Harold, a cabinet maker, was the eldest of four children. He was killed aged 26 on the first day of the Battle of the Somme, 1st July 1916. His brother Rowland was lost in Salonika and presumed dead 19th September 1918 aged 21.

Second Leutenant Walter Henry Grady

Royal Fusiliers 6th Bn
Commemorated SGC Anglican E 60 and on Panel 6 and 8 of Ypres (Menin Gate) Memorial

Walter had been a metallurgical chemist in Sheffield, and a member of the Sheffield University Officer Training Corps. He was offered a commission at the beginning of the war, which he accepted, and was killed 25 April 1915, aged 28, a month after arriving in France.

Lieutenant Harold Brooke Forsdike

York and Lancs 14th Bn (2nd Barnsley Pals)
Commemorated SGC Anglican T1 179 and Pier and Face 14A and 14 B Thiepval Memorial

The son of a Sheffield businessman and one of six brothers, he was killed on the first day of the Battle of the Somme, 1st July 1916. He was last seen leaping into a German trench. His body was never found. His brother Leonard was in the same action, but survived.

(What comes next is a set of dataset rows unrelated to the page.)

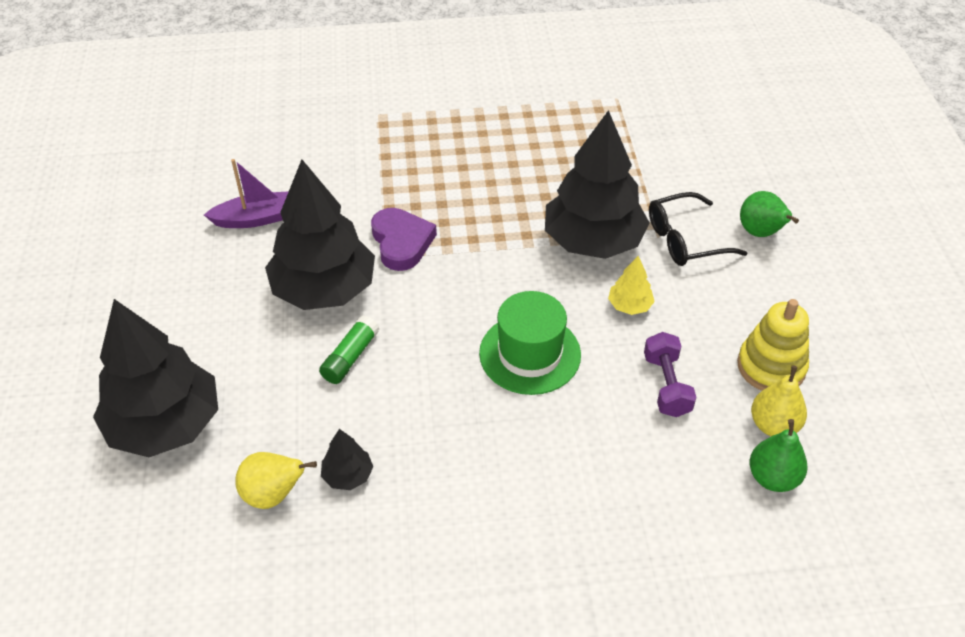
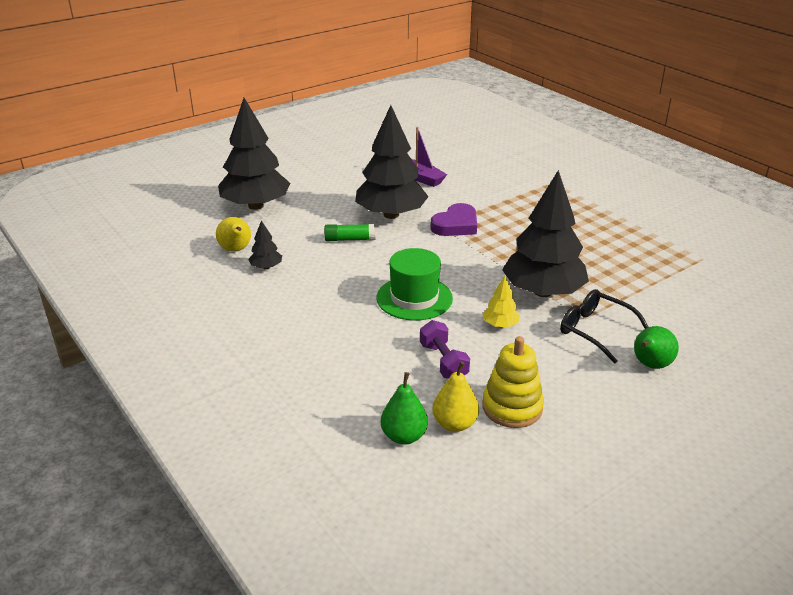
camera: 60 degrees right, 15 degrees down
(666, 385) = (443, 362): purple dumbbell -> purple dumbbell turned 75 degrees counterclockwise

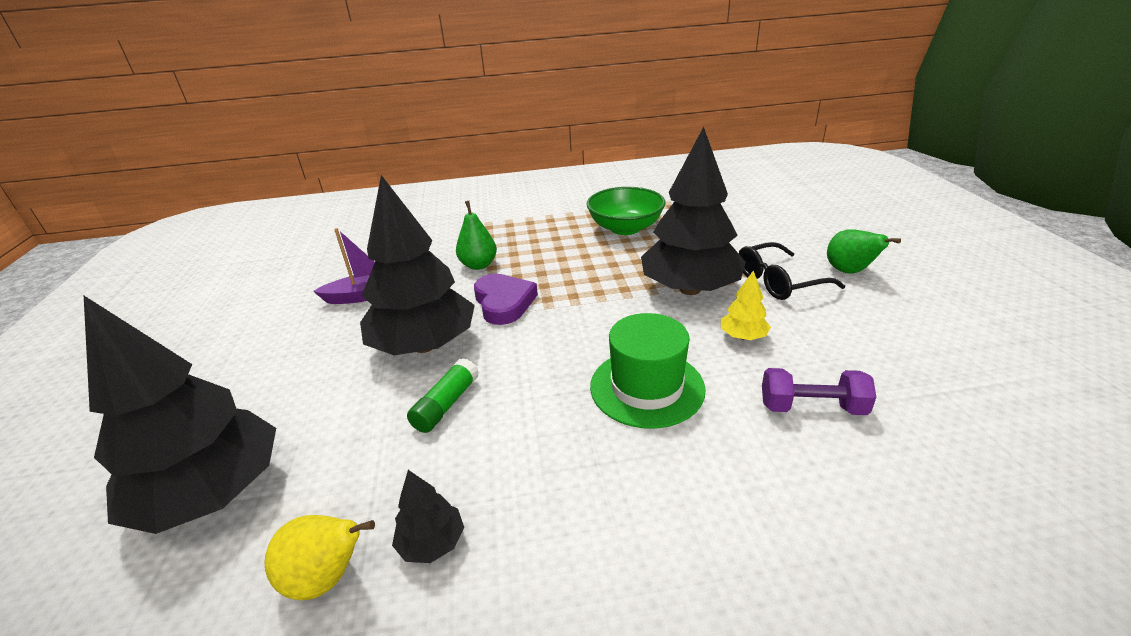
camera: 60 degrees left, 0 degrees up
(404, 436) = (998, 506): green pear -> green pear (478, 265)
(455, 424) = (961, 441): yellow pear -> none
(512, 407) = (922, 380): yellow stacking toy -> none
(610, 243) = (625, 228): none -> green bowl

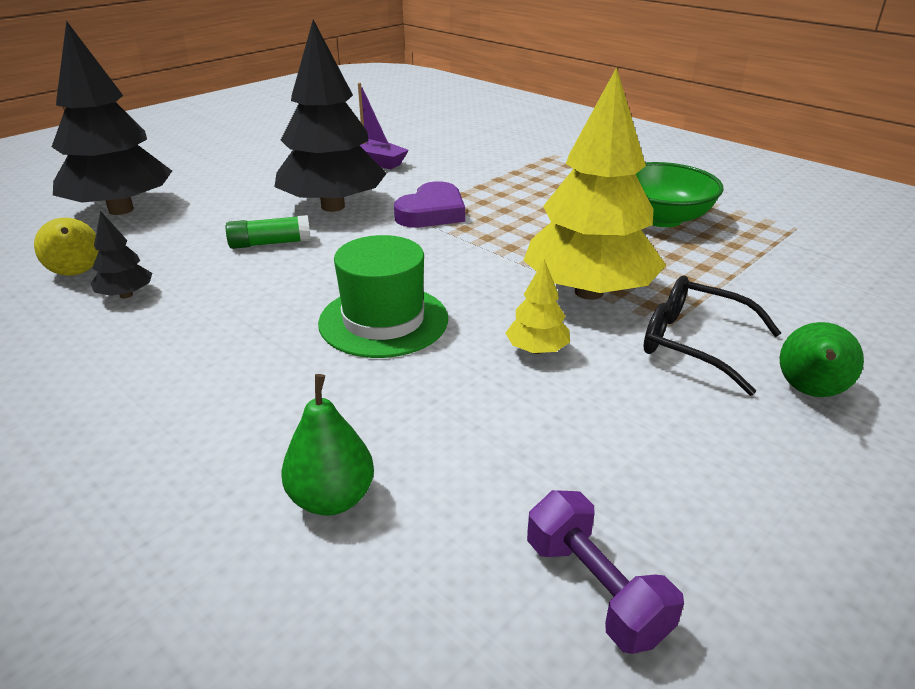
camera: 50 degrees right, 0 degrees up
(478, 265) = (476, 180): green pear -> green pear (332, 498)
(690, 289) = (588, 292): black tree -> yellow tree
(812, 407) = (453, 427): purple dumbbell -> purple dumbbell (595, 589)

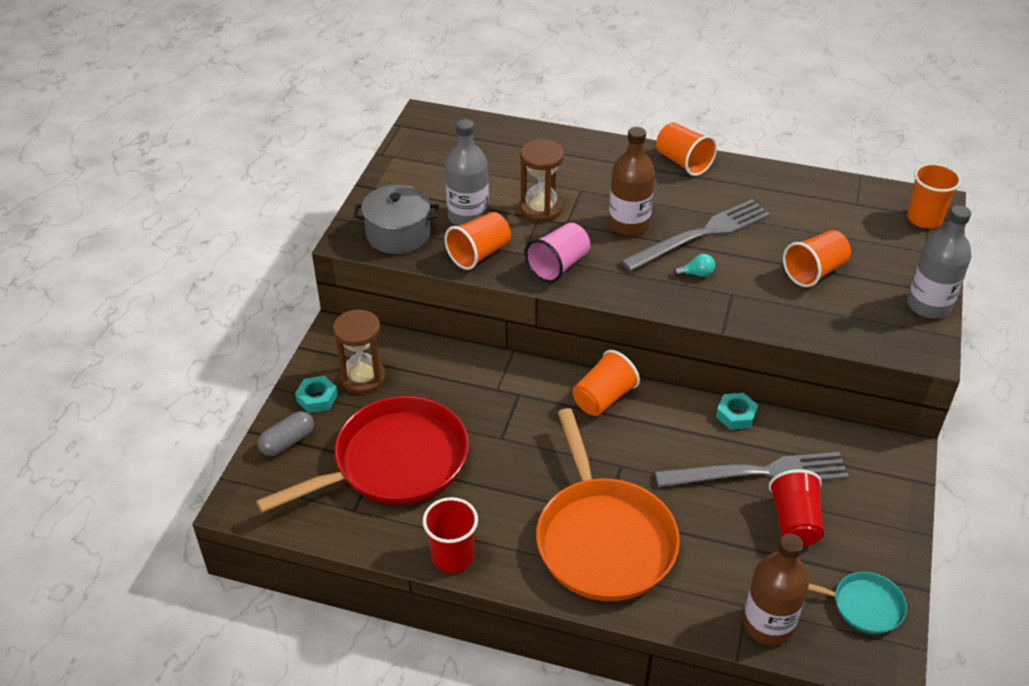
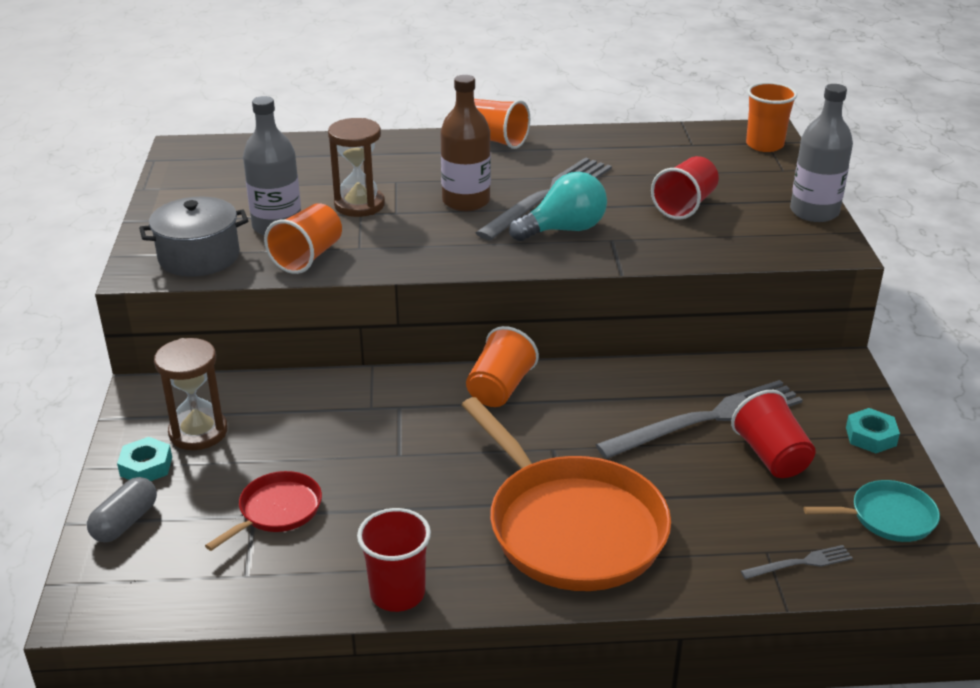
camera: 20 degrees left, 10 degrees down
(394, 462) = (277, 510): red pan -> red pan, size x0.47
(558, 266) = (406, 251): pink cup -> none
(696, 274) = (564, 230): turquoise light bulb -> turquoise light bulb, size x2.18
(736, 415) = (653, 372): turquoise nut -> turquoise nut (870, 436)
(768, 624) = (800, 563): brown bottle -> grey fork
(814, 272) = (684, 205): orange cup -> red cup

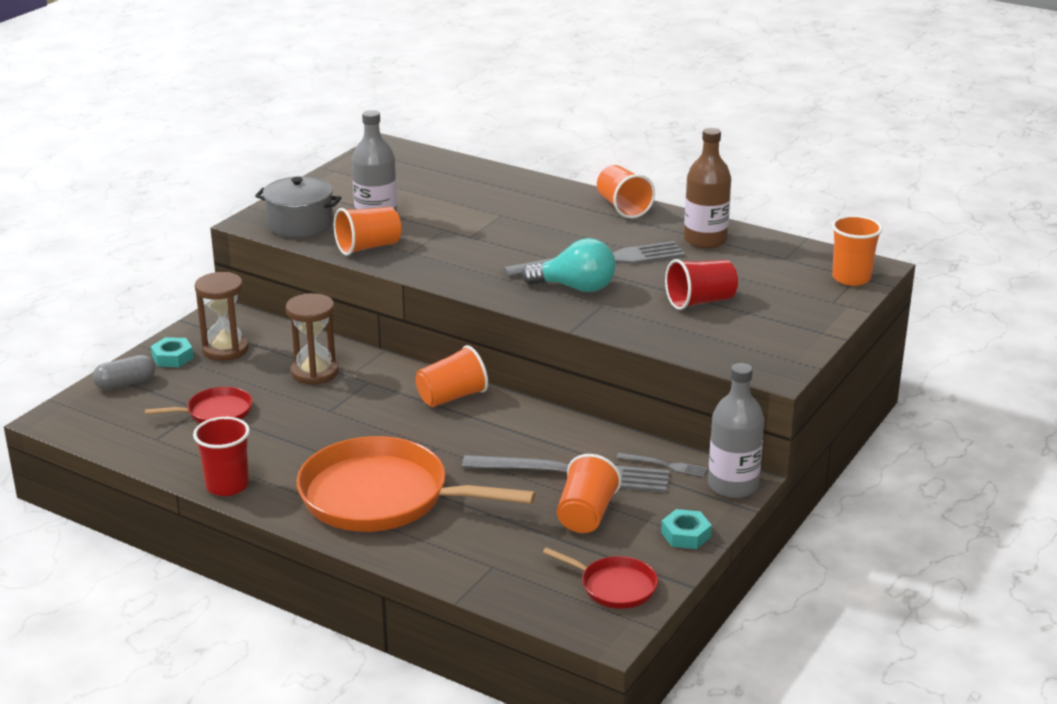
camera: 35 degrees right, 5 degrees down
(359, 205) = (452, 223): brown hourglass -> brown hourglass (315, 372)
(466, 201) = (532, 245): brown bottle -> brown bottle (705, 240)
(571, 527) = (382, 497): orange pan -> orange pan turned 105 degrees clockwise
(771, 456) = (586, 515): red cup -> orange cup
(800, 563) = (505, 583): grey fork -> grey fork (665, 465)
(814, 212) = (804, 341): grey bottle -> grey bottle (733, 485)
(888, 517) = (615, 586): turquoise pan -> red pan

Second Lieutenant Maurice Nicholson

Royal Flying Corps 11th Squadron and
General List Army Cyclist Corps
Commemorated SGC Noncon N 84 and Arras Flying Services Memorial

Maurice was the grandson of James Nicholson of John Nicholson and Sons steelworks. He had joined the University of Sheffield’s Officer Training Corps and was given a commission in the Norfolk Regiment before transferring to the Army Cyclists Corps and then volunteering for the RFC. He was killed in a combat over France 18th August 1917, aged 30.